------ TEXT PROVIDED
Over the last few months, a steady flow of visitors came by the house in Palo Alto. Bill Clinton came to visit, as did President Obama, for dinner with a select group of Silicon Valley leaders. John Markoff, of the New York Times, and Steven Levy, who had written several books about Silicon Valley, including ones about the development of the Macintosh and the iPod, dropped by together to pay their respects. Bill Gates wound up spending four hours with Steve one afternoon. “Steve and I will always get more credit than we deserve, because otherwise the story’s too complicated,” Gates says. “I mean, yes, Steve did brilliant work, and if you had to say—you know, leave me out of it—one person who had the most impact on the personal computer industry, particularly from where we sit now, you’d pick Steve Jobs. That’s fair. But the difference between him and the next thousand isn’t like, you know, God was born and he came down from the hill with the tablet.” The two had developed a friendship and a sense of mutual respect despite their differences. “There was none of that need to put the other person down that afternoon,” says Gates. “We just talked about the things we’d done, and where we thought things were headed.” Gates wrote him a final, personal letter just weeks before his death.
The members of his executive team came by regularly. His worsening health made an already tight group of executives even closer. They talked with him about work, and sometimes they’d just hang around to watch a movie or have dinner. Their work together on what Cook calls the “treadmill” of Apple’s perpetual innovation machine had only intensified as the company gained momentum. “Steve had been close to the first group,” says Laurene, referring to the team with Fred Anderson, Avie Tevanian, and Jon Rubinstein that had saved Apple with Steve, “but he loved the last group. I think it was because of the amazing, amazing work they did together.”
------------
------ DATA PROVIDED
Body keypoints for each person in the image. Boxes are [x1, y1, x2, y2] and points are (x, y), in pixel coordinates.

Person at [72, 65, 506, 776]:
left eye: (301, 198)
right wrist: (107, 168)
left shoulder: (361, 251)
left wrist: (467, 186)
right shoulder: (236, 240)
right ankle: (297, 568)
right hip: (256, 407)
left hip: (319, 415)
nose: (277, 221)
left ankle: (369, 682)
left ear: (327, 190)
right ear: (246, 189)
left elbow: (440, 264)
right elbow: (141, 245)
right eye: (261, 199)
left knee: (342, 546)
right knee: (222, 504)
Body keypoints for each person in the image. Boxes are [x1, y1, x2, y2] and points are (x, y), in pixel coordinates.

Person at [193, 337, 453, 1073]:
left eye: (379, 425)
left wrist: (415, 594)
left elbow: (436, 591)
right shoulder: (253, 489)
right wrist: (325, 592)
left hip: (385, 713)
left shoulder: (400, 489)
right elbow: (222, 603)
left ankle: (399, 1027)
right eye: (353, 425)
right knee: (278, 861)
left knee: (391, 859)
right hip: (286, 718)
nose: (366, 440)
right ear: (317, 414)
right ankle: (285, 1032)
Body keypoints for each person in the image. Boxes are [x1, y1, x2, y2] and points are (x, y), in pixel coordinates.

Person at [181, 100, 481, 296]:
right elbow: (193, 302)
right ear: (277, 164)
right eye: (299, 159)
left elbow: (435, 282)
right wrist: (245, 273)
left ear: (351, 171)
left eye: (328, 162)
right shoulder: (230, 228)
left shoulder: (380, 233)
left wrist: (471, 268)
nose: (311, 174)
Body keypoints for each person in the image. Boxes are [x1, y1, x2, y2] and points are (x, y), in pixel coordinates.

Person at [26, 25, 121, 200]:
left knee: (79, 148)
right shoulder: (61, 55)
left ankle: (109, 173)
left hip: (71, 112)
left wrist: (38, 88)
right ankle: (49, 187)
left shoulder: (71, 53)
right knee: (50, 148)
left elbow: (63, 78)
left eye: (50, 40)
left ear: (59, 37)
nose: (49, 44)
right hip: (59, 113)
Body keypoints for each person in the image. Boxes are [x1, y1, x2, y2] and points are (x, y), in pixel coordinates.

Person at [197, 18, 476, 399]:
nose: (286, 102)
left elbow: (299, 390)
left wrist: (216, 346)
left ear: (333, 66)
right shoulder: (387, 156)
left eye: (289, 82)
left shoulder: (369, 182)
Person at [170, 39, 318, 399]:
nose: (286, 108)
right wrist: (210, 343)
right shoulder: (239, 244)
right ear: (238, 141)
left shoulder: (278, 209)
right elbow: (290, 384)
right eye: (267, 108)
------------
------ DATA PROVIDED
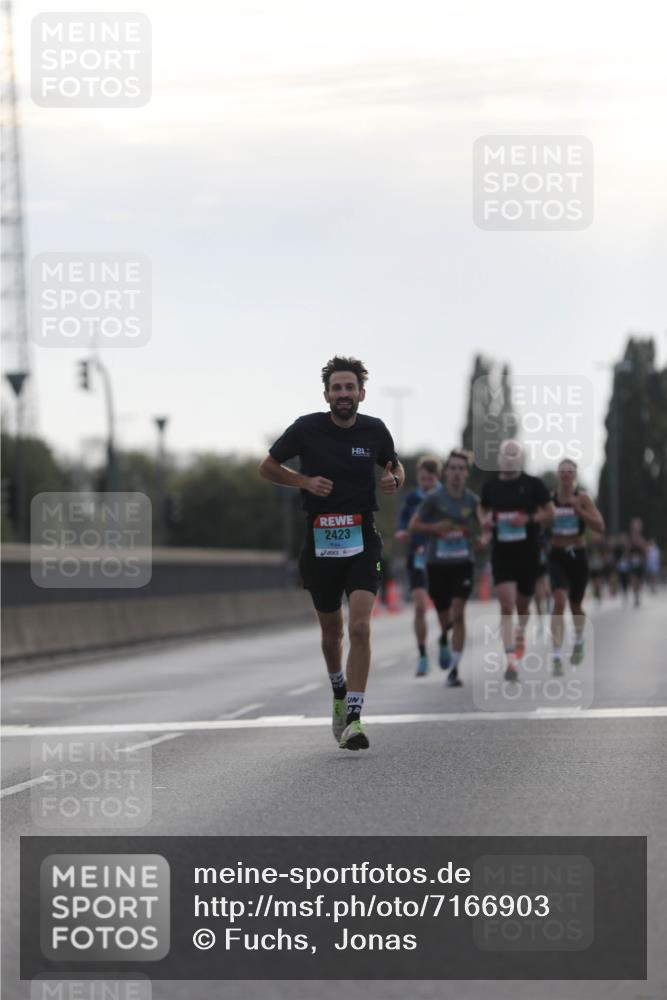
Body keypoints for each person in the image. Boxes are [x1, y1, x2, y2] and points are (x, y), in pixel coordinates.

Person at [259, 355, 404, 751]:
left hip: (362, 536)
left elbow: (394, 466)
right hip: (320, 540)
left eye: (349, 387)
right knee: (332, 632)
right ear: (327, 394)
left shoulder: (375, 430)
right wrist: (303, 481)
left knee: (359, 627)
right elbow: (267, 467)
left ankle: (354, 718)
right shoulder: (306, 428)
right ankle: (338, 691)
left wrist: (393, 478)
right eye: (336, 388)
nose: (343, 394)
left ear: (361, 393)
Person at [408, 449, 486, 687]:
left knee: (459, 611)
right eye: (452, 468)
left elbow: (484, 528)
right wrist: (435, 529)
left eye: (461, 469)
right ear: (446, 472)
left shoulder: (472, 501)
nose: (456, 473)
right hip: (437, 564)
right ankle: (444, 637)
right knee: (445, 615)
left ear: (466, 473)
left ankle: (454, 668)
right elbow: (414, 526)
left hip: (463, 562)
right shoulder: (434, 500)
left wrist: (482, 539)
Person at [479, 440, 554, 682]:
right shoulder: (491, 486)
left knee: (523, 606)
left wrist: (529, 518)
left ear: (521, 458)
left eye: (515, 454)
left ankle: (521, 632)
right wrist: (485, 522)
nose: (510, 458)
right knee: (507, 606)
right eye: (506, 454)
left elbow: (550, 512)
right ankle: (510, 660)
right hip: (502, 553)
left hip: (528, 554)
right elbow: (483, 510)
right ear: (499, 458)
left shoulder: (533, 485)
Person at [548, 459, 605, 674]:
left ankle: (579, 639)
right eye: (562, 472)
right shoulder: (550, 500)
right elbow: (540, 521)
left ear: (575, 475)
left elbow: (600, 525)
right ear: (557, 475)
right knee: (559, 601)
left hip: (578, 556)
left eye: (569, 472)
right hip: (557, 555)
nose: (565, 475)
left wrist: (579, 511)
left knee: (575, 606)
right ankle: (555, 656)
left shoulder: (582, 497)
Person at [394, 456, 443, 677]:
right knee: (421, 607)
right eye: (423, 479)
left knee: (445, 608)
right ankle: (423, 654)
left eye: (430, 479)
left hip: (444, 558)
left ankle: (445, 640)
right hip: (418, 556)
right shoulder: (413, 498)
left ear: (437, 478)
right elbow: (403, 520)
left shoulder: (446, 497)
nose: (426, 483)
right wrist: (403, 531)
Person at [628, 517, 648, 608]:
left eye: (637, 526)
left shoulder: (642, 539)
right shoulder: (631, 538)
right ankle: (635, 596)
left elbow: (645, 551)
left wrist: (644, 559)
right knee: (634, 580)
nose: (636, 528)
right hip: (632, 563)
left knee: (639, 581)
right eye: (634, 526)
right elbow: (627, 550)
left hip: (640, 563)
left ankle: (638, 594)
------------
------ DATA PROVIDED
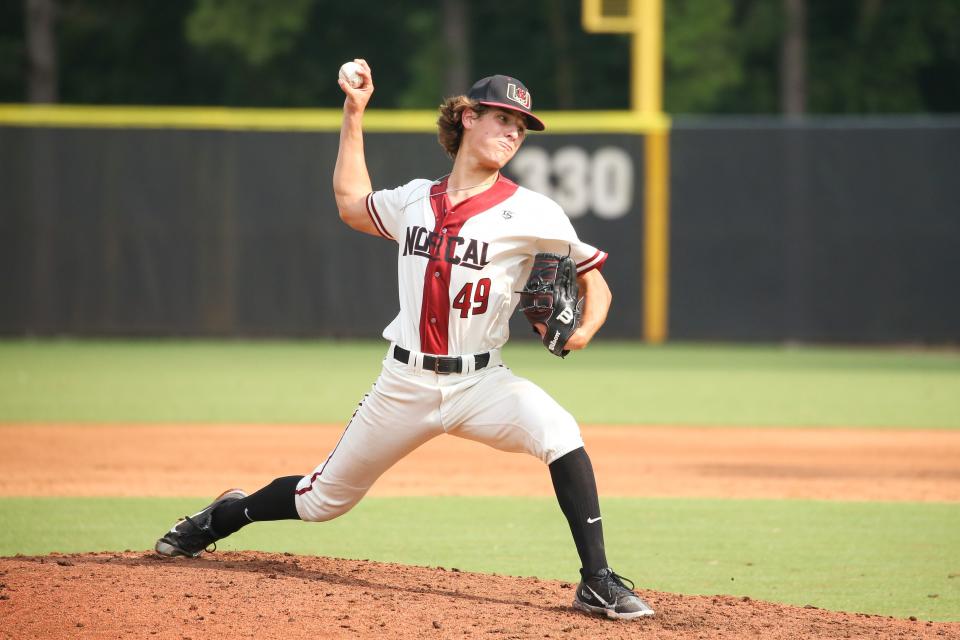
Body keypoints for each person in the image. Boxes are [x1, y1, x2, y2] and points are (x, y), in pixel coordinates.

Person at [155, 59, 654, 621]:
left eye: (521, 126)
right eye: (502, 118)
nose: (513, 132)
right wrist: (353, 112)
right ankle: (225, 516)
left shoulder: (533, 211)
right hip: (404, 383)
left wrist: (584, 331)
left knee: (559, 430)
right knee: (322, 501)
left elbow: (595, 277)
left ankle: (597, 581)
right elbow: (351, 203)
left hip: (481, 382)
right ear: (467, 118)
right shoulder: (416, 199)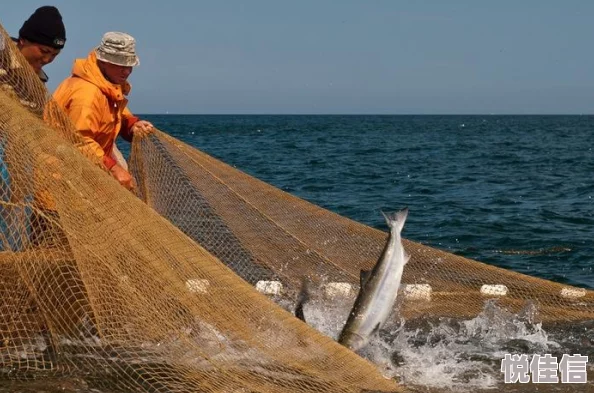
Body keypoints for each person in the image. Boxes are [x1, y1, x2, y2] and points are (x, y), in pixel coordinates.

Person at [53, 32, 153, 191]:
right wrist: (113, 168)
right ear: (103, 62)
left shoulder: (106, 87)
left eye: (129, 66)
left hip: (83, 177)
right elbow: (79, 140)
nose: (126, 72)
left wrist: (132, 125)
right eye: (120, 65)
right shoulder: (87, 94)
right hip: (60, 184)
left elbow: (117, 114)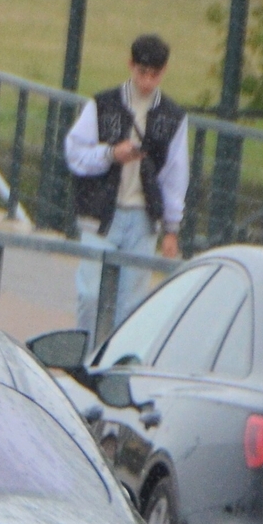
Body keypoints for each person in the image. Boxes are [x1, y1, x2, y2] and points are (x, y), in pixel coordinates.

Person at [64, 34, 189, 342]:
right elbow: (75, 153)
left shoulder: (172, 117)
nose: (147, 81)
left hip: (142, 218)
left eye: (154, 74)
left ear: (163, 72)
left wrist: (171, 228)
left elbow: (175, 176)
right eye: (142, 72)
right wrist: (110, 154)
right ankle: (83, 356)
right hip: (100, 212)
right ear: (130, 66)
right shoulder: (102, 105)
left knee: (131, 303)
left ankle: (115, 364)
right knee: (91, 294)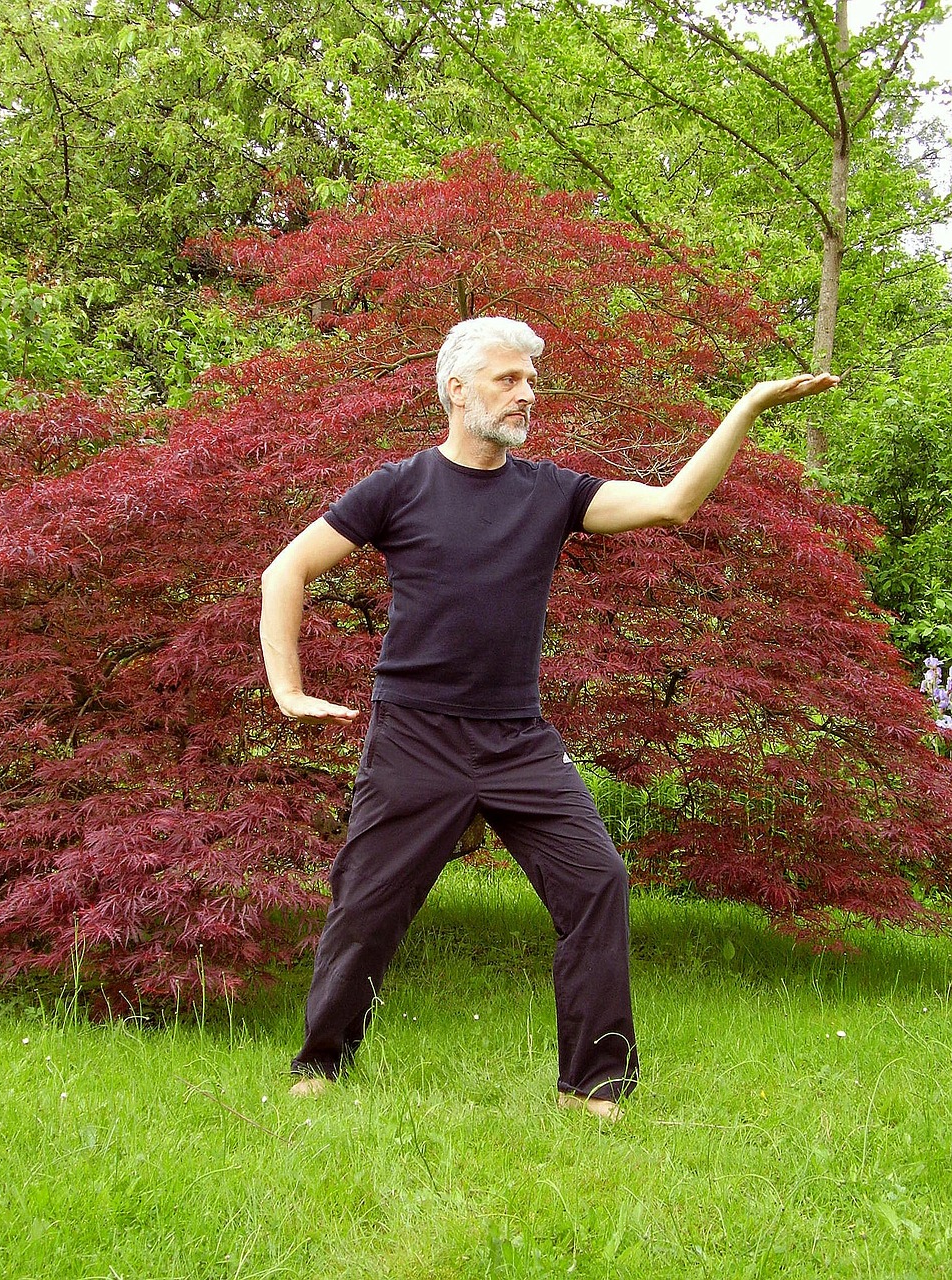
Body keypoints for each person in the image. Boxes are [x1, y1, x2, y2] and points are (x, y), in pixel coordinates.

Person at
------------
> [EXERCISE TASKS]:
1 > In the passage about Steve Jobs's final months, how long did Bill Gates spend with him one afternoon?
2 > Carry on the passage about visitors to the Palo Alto house during Steve Jobs's final months, picking up after its last sentence.

> [RESULTS BY TASK]:
1 > Four hours.

2 >
On August 11, a Sunday, Steve called Tim Cook and asked him to come over to the house. “He said, ‘I want to talk to you about something,’ ” remembers Cook. “This was when he was home all the time, and I asked when, and he said, ‘Now.’ So I came right over. He told me he had decided that I should be CEO. I thought then that he thought he was going to live a lot longer when he said this, because we got into a whole level of discussion about what would it mean for me to be CEO with him as a chairman. I asked him, ‘What do you really not want to do that you’re doing?’
“It was an interesting conversation,” Cook says, with a wistful laugh. “He says, ‘You make all the decisions.’ I go, ‘Wait. Let me ask you a question.’ I tried to pick something that would incite him. So I said, ‘You mean that if I review an ad and I like it, it should just run without your okay?’ And he laughed, and said, ‘Well, I hope you’d at least ask me!’ I asked him two or three times, ‘Are you sure you want to do this?’ because I saw him getting better at that point in time. I went over there often during the week, and sometimes on the weekends. Every time I saw him he seemed to be getting better. He felt that way as well. Unfortunately, it didn’t work out that way.”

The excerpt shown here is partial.